O FMI também explica como tarifas elevadas funcionam como um choque de oferta para aqueles que as impõem, o que reduz a produtividade e aumenta os custos unitários. Os que são atingidos se veem diante de um choque de demanda negativa, à medida que a demanda por exportações diminui e pressiona os preços para baixo. Segundo o WEO, “em ambos os casos, a incerteza comercial acrescenta uma camada de choque de demanda, já que a reação de empresas e famílias é adiar investimentos e gastos, e esse efeito pode ser amplificado por condições financeiras mais restritivas e maior volatilidade da taxa de câmbio”.
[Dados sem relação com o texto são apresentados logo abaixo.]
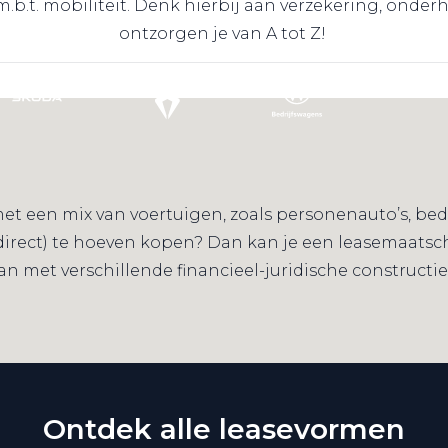
 m.b.t. mobiliteit. Denk hierbij aan verzekering, onde
ontzorgen je van A tot Z!
t een mix van voertuigen, zoals personenauto’s, bedri
(direct) te hoeven kopen? Dan kan je een leasemaatsc
 met verschillende financieel-juridische constructi
Ontdek alle leasevormen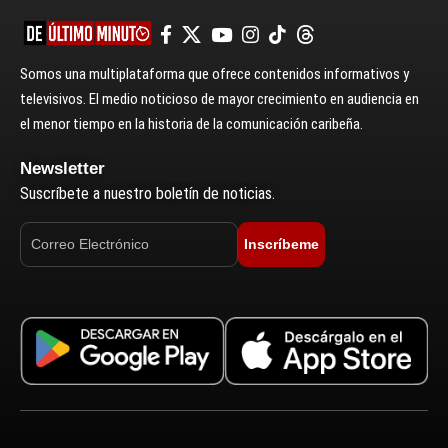
Somos una multiplataforma que ofrece contenidos informativos y
televisivos. El medio noticioso de mayor crecimiento en audiencia en
el menor tiempo en la historia de la comunicación caribeña.
Newsletter
Suscríbete a nuestro boletín de noticias.
Inscríbeme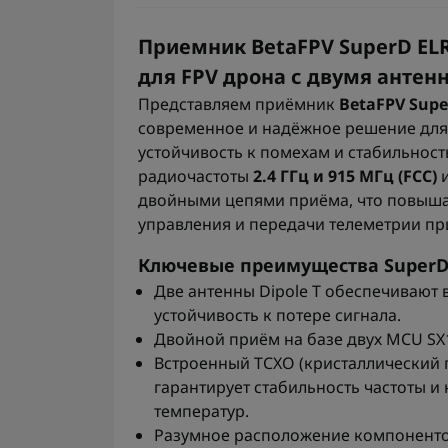
Приемник BetaFPV SuperD ELRS 
для FPV дрона с двумя антен
Представляем приёмник
BetaFPV Supe
современное и надёжное решение для 
устойчивость к помехам и стабильност
радиочастоты
2.4 ГГц и 915 МГц (FCC)
и
двойными цепями приёма, что повыша
управления и передачи телеметрии пр
Ключевые преимущества SuperD
Две антенны Dipole T обеспечивают
устойчивость к потере сигнала.
Двойной приём на базе двух MCU SX
Встроенный TCXO (кристаллический 
гарантирует стабильность частоты и
температур.
Разумное расположение компонентов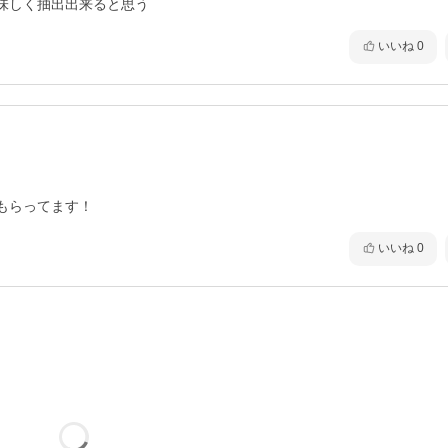
味しく抽出出来ると思う
いいね
0
いいね
0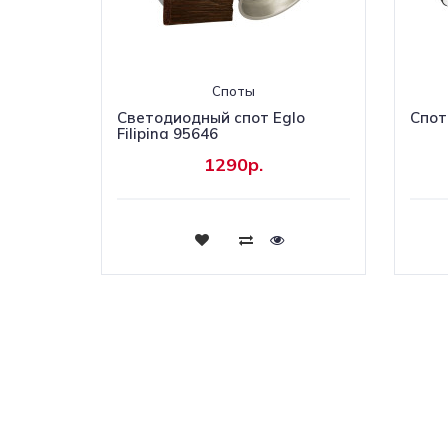
Споты
Светодиодный спот Eglo
Спот
Filipina 95646
1290р.
Купить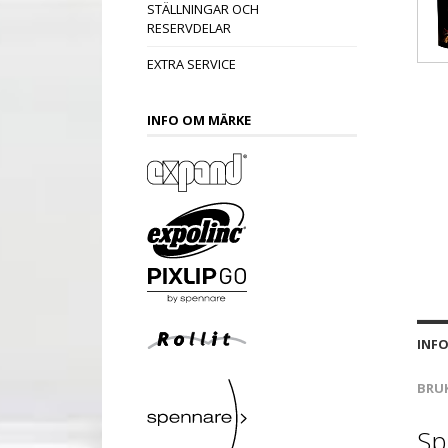
STÄLLNINGAR OCH
RESERVDELAR
EXTRA SERVICE
INFO OM MÄRKE
INF
BRU
Sp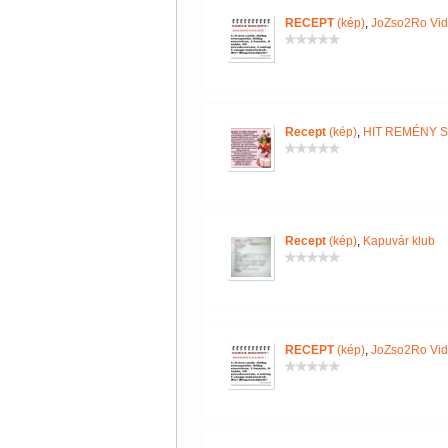
RECEPT
(kép)
,
JoZso2Ro Vi
Recept
(kép)
,
HIT REMÉNY 
Recept
(kép)
,
Kapuvár klub
RECEPT
(kép)
,
JoZso2Ro Vi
A “previsão de referência” do relatório do FMI se baseia em medidas anunciadas em 4 de abril e diz: “O crescimento mundial deve se enquadrar nesta opção, de estimados 3,3% em 2024 para 2,8% em 2025, antes de se recuperar para 3% em 2026. Isso está abaixo das projeções incluídas na Atualização do WEO de janeiro de 2025, em 0,5 ponto porcentual para 2025 e 0,3 ponto porcentual para 2026, com revisões para baixo no que se refere a quase todos os países”.
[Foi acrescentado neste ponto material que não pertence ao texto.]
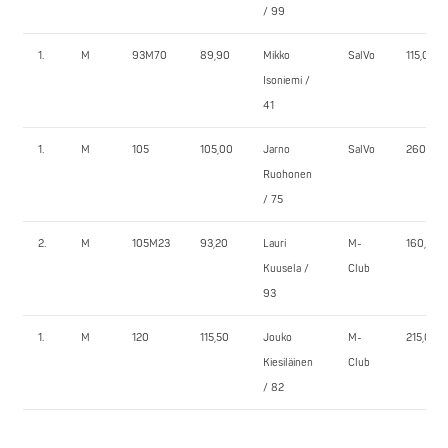
/ 99
1.
M
93M70
89,90
Mikko
SalVo
115,0
Isoniemi /
41
1.
M
105
105,00
Jarno
SalVo
260,0
Ruohonen
/ 75
2.
M
105M23
93,20
Lauri
M-
160,0
Kuusela /
Club
93
1.
M
120
115,50
Jouko
M-
215,0
Kiesiläinen
Club
/ 82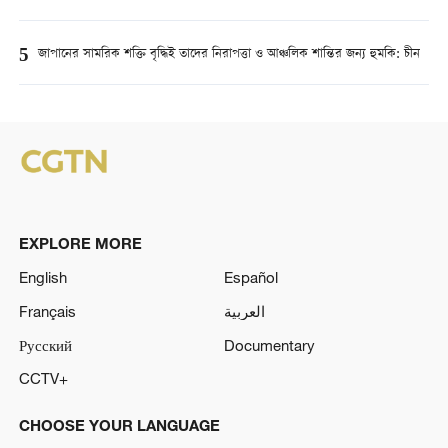
5
জাপানের সামরিক শক্তি বৃদ্ধিই তাদের নিরাপত্তা ও আঞ্চলিক শান্তির জন্য হুমকি: চীন
EXPLORE MORE
English
Español
Français
العربية
Русский
Documentary
CCTV+
CHOOSE YOUR LANGUAGE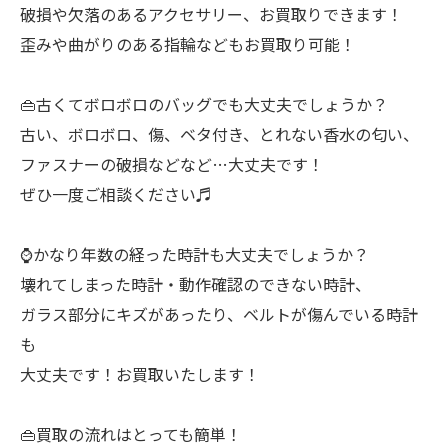
破損や欠落のあるアクセサリー、お買取りできます！
歪みや曲がりのある指輪などもお買取り可能！
👜古くてボロボロのバッグでも大丈夫でしょうか？
古い、ボロボロ、傷、ベタ付き、とれない香水の匂い、
ファスナーの破損などなど…大丈夫です！
ぜひ一度ご相談ください♬
⌚️かなり年数の経った時計も大丈夫でしょうか？
壊れてしまった時計・動作確認のできない時計、
ガラス部分にキズがあったり、ベルトが傷んでいる時計
も
大丈夫です！お買取いたします！
👜買取の流れはとっても簡単！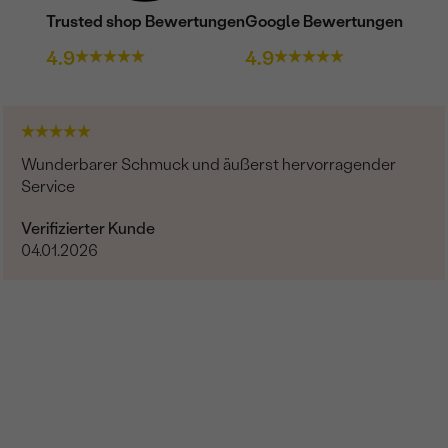
Trusted shop Bewertungen
Google Bewertungen
4.9
4.9
Wunderbarer Schmuck und äußerst hervorragender
Service
Verifizierter Kunde
04.01.2026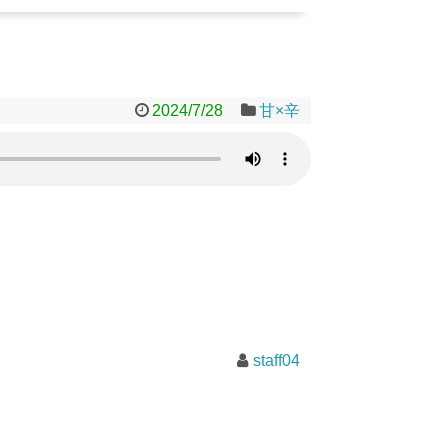
2024/7/28
甘×辛
staff04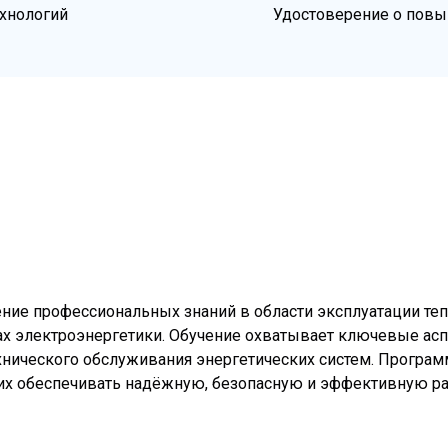
хнологий
Удостоверение о пов
ение профессиональных знаний в области эксплуатации те
х электроэнергетики. Обучение охватывает ключевые асп
ехнического обслуживания энергетических систем. Прогр
х обеспечивать надёжную, безопасную и эффективную ра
Essa previsão omite o impacto das mudanças ocorridas depois de 4 de abril. Em 9 de abril, por exemplo, Trump suspendeu por 90 dias as tarifas mais altas para muitos países. Ao mesmo tempo, ele aumentou as tarifas sobre produtos chineses e manteve a tarifa mínima de 10% para todos os países. A China voltou a contra-atacar. Dois dias depois, os EUA anunciaram uma isenção para muitos aparelhos eletrônicos. A China aumentou as tarifas sobre produtos americanos mais uma vez em 12 de abril. Em 14 de abril - a data limite para o WEO, segundo o próprio relatório - “a tarifa efetiva dos EUA sobre produtos chineses era de 115%, enquanto a imposta pela China aos produtos americanos era de 146%, e a tarifa efetiva dos EUA sobre o mundo como um todo era de cerca de 25%, um salto em comparação com os 3% de janeiro de 2025”.
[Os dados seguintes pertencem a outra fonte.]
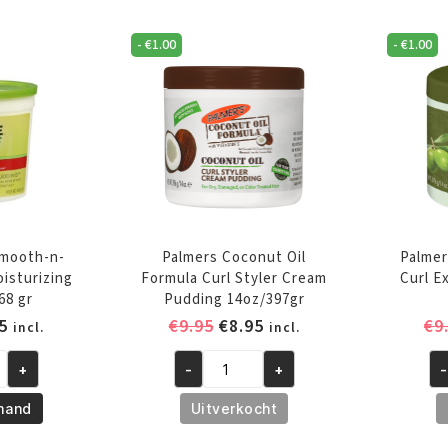
Curls
Ho
-
€
1.00
-
€
1.00
Pudding
Je
8oz/236
17
ml
aa
aantal
Smooth-n-
Palmers Coconut Oil
Palmer
isturizing
Formula Curl Styler Cream
Curl E
68 gr
Pudding 14oz/397gr
pronkelijke
Huidige
Oorspronkelijke
Huidige
5
€
9.95
€
8.95
€
9
incl.
incl.
prijs
prijs
prijs
+
-
+
-
is:
was:
is:
Palmers
Pa
5.
€8.95.
€9.95.
€8.95.
Coconut
Ol
mand
Uitverkocht
Oil
Oi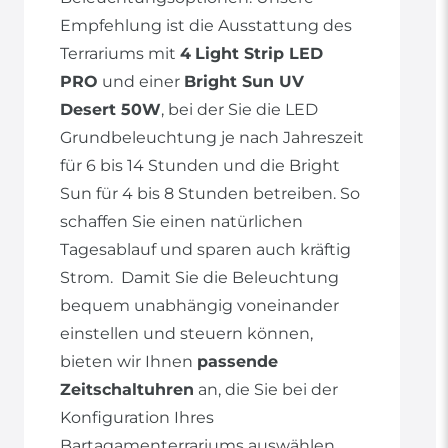
Empfehlung ist die Ausstattung des
Terrariums mit
4
Light Strip LED
PRO
und einer
Bright Sun UV
Desert 50W
, bei der Sie die LED
Grundbeleuchtung je nach Jahreszeit
für 6 bis 14 Stunden und die Bright
Sun für 4 bis 8 Stunden betreiben. So
schaffen Sie einen natürlichen
Tagesablauf und sparen auch kräftig
Strom. Damit Sie die Beleuchtung
bequem unabhängig voneinander
einstellen und steuern können,
bieten wir Ihnen
passende
Zeitschaltuhren
an, die Sie bei der
Konfiguration Ihres
Bartagamenterrariums auswählen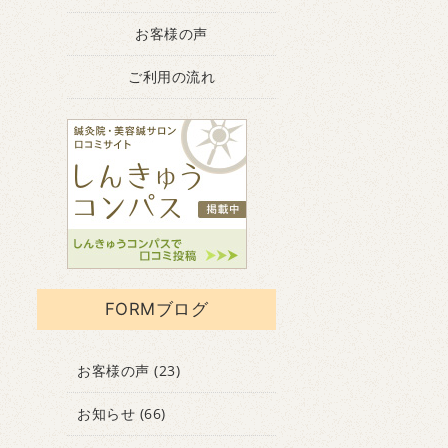
お客様の声
ご利用の流れ
FORMブログ
お客様の声
(23)
お知らせ
(66)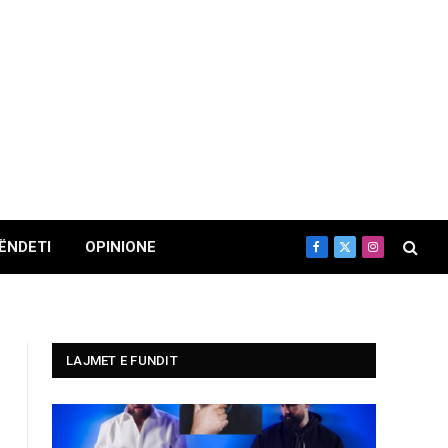
ËNDETI
OPINIONE
Facebook
X
Instagram
(Twitter)
LAJMET E FUNDIT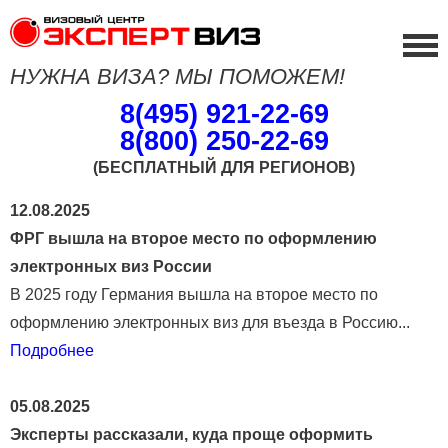
НУЖНА ВИЗА? МЫ ПОМОЖЕМ!
8(495) 921-22-69
8(800) 250-22-69
(БЕСПЛАТНЫЙ ДЛЯ РЕГИОНОВ)
12.08.2025
ФРГ вышла на второе место по оформлению
электронных виз России
В 2025 году Германия вышла на второе место по
оформлению электронных виз для въезда в Россию...
Подробнее
05.08.2025
Эксперты рассказали, куда проще оформить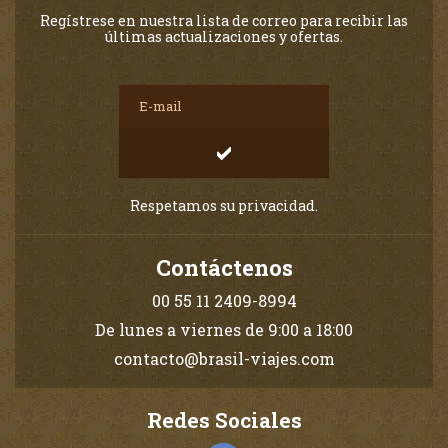
Regístrese en nuestra lista de correo para recibir las
últimas actualizaciones y ofertas.
Respetamos su privacidad.
Contáctenos
00 55 11 2409-8994
De lunes a viernes de 9:00 a 18:00
contacto@brasil-viajes.com
Redes Sociales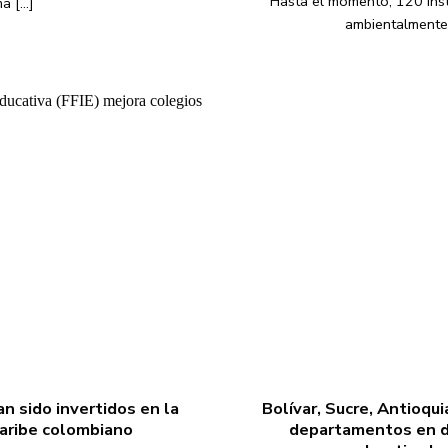
Hasta el momento, 120 inst
 [...]
ambientalmente 
n sido invertidos en la
Bolívar, Sucre, Antioqui
Caribe colombiano
departamentos en d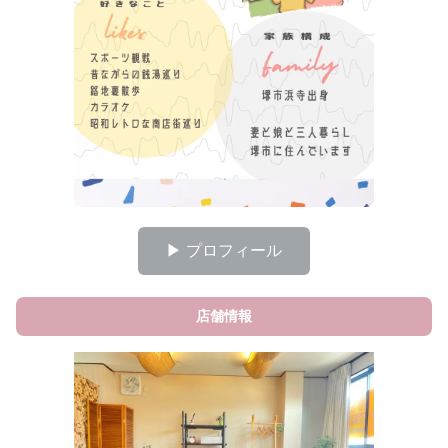
▶ プロフィール
店舗情報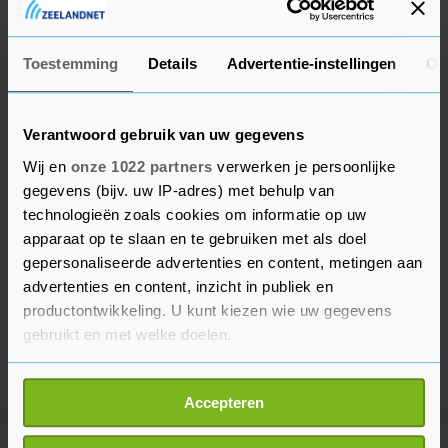
verblijft sindsdien in India.
Toestemming
Details
Advertentie-instellingen
Ov
Verantwoord gebruik van uw gegevens
Wij en
onze 1022 partners
verwerken je persoonlijke
gegevens (bijv. uw IP-adres) met behulp van
technologieën zoals cookies om informatie op uw
apparaat op te slaan en te gebruiken met als doel
gepersonaliseerde advertenties en content, metingen aan
advertenties en content, inzicht in publiek en
productontwikkeling. U kunt kiezen wie uw gegevens
gebruikt en met welke doelen.
Als u het toestaat, willen we ook graag:
Accepteren
Informatie verzamelen over uw geografische
locatie, die tot een paar meter nauwkeurig kan zijn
Esta, em suma, é uma economia mundial que se defronta com enormes riscos negativos: desacoplamento brutal das superpotências; pressão tanto dos EUA como da China para que se escolha entre um dos dois; forte perda de confiança na confiabilidade e no bom senso dos EUA e, consequentemente, uma fuga em relação ao dólar; crises fiscais e financeiras; distúrbios financeiros e econômicos em países emergentes e em desenvolvimento em um mundo no qual o auxílio oficial encolhe de maneira rápida; crises econômicas e humanitárias profundas; instabilidade social e política exacerbada; e até mesmo grandes guerras.

Naturalmente, o Fundo não tem como examinar as implicações geopolíticas do possível desmembramento do mundo integrado que os próprios EUA criaram ao longo das últimas oito décadas. Mas a questão é saber se a extensão total desses riscos negativos pode ser evitada. Isso aponta para a possibilidade de que o medo do momento leve as pessoas a recuarem da beira do abismo e, assim, moldarem uma nova ordem mundial. É possível, por exemplo, que a China finalmente perceba que não pode depender da demanda mundial para impulsionar sua enorme economia. Se ela por fim mudar para uma economia movida pela demanda interna, poderá pelo menos mitigar a crise mundial. É possível também que os EUA abandonem sua nostalgia fútil por uma economia manufatureira que nunca mais retornará e, em consequência, mudem na direção de políticas comerciais mais comedidas - na verdade, mais sensatas.

Eu não estou otimista. Mas posso ter esperanças. Não podemos nos dar ao luxo de continuar no rumo do desastre econômico e político. (Tradução de Lilian Carmona)

*Martin Wolf é o principal comentarista econômico do Financial Times.